### Description of the task
Please answer these questions using the football totals column below.
1. Which NFL seasons were used to graph average points scored by week number?
2. What does the thin black line on the graph show?
3. According to Jason Been, which aspect of weather most affects a game in most cases?

====== Text segment

# Ask The Wizard #261

What dynamics affect football totals betting as the season goes on, the weather gets worse, and there is more information on teams’ recent performance? How easy (or difficult) is it to find errors in the line?

To help answer this question, I graphed average points scored by the week number in the NFL, based on every season from 1983 to 2009. The following graph shows the results.

As you can see, the line goes up and down a lot. The thin black line is a least-squared best fit line, which shows a general trend upward. So as the seasons progresses, and temperatures drop, average points scored increases slightly, but that could easily be random variation.

That is about as far as I can take it. For a general opinion about how weather affects sports betting in general, I turned to my friend Jason Been, who is an expert on the topic. Here is what he said:

In most cases, wind is the predominant aspect of weather that most affects a game; but, it is not the only one. In baseball and other outdoor sports, shadows can have an equal affect, especially during early- and late-season baseball afternoon games. Rain or snow isn’t as big of a factor as most people think in football, as it generally affects both the offense and defense equally. An example would be a defensive back against a wide receiver. The rain and snow would slow them down equally, thus giving neither side an edge. Wind can simply eliminate a passing game in football along with kicking. I have seen games where a passing team has been forced to run the ball almost every play due to a strong crosswind. It doesn’t happen often, but on occasion the wind is the ultimate decider of a game.This question was raised and discussed in the forum of my companion site Wizard of Vegas.

============
====== Data block

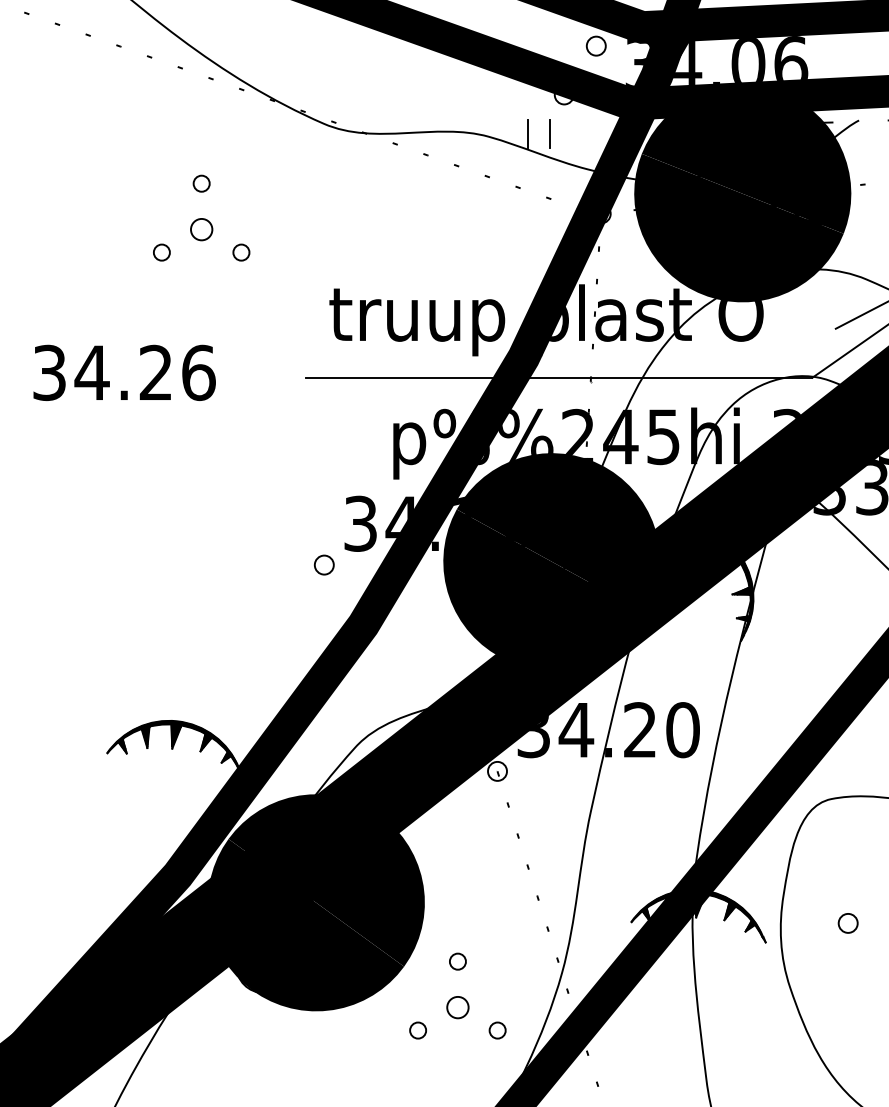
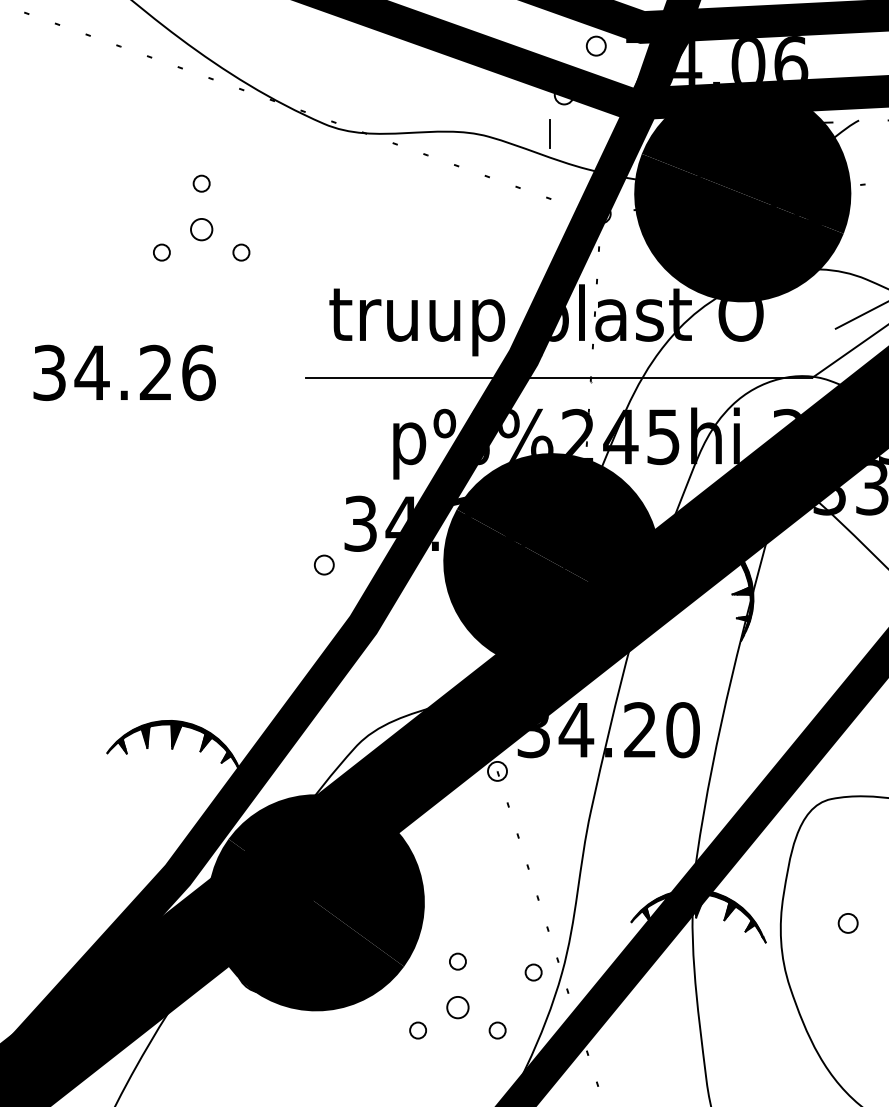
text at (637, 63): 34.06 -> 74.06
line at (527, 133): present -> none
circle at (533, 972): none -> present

============

### Answer below
1. Every season from 1983 to 2009.
2. A general upward trend, as a least-squared best fit line.
3. Wind.